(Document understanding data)

========

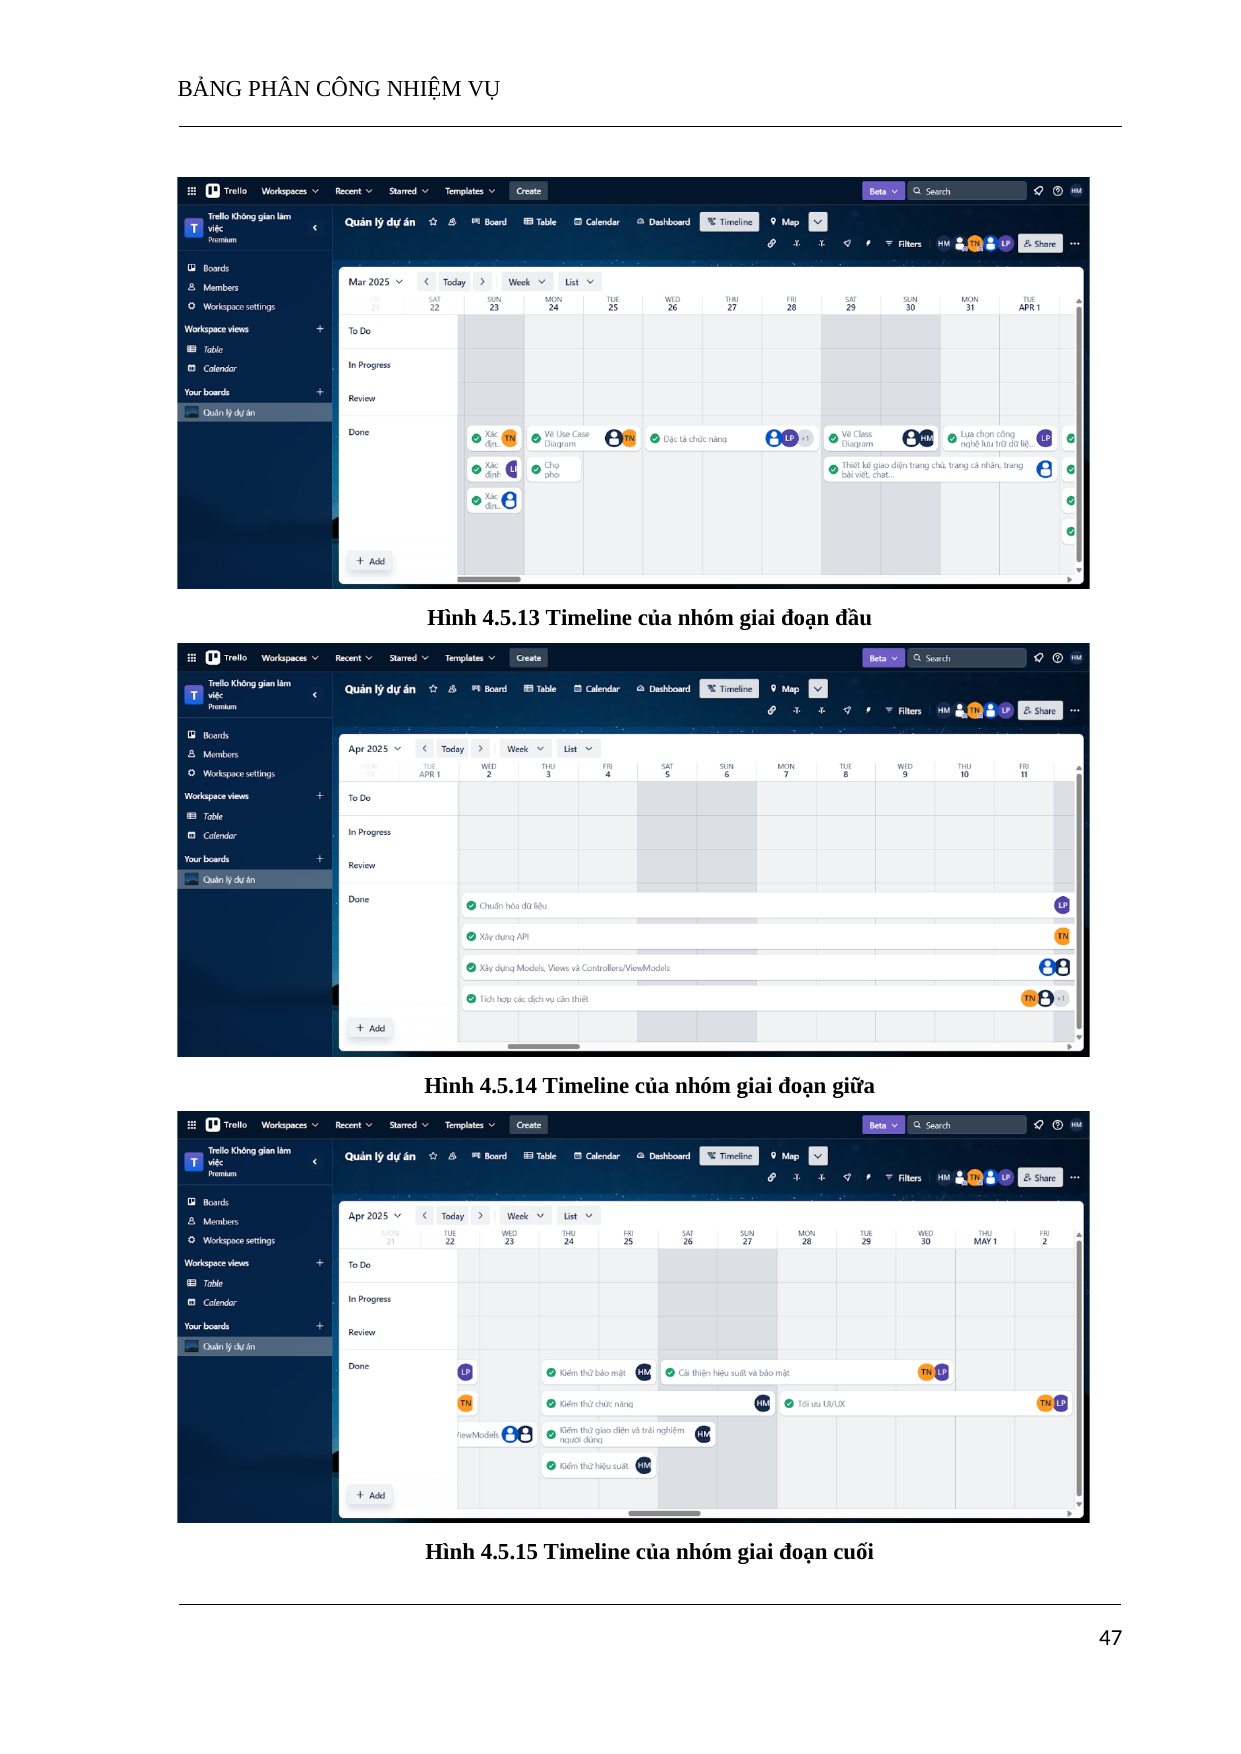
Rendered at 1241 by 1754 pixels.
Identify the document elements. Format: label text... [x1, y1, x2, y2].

picture [177, 1111, 1090, 1523]
text Hình 4.5.2 Timeline của nhóm giai đoạn giữa [177, 1072, 1122, 1098]
text Hình 4.5.3 Timeline của nhóm giai đoạn cuối [177, 1538, 1122, 1564]
picture [177, 177, 1090, 589]
picture [177, 643, 1090, 1057]
text Hình 4.5.1 Timeline của nhóm giai đoạn đầu [177, 604, 1122, 630]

========

The problem: Print the line with "Identify the document" and every line after it in the entries above, exactly as written. Leave out all other lines.

Task response:
Identify the document elements. Format: label text... [x1, y1, x2, y2].

picture [177, 1111, 1090, 1523]
text Hình 4.5.2 Timeline của nhóm giai đoạn giữa [177, 1072, 1122, 1098]
text Hình 4.5.3 Timeline của nhóm giai đoạn cuối [177, 1538, 1122, 1564]
picture [177, 177, 1090, 589]
picture [177, 643, 1090, 1057]
text Hình 4.5.1 Timeline của nhóm giai đoạn đầu [177, 604, 1122, 630]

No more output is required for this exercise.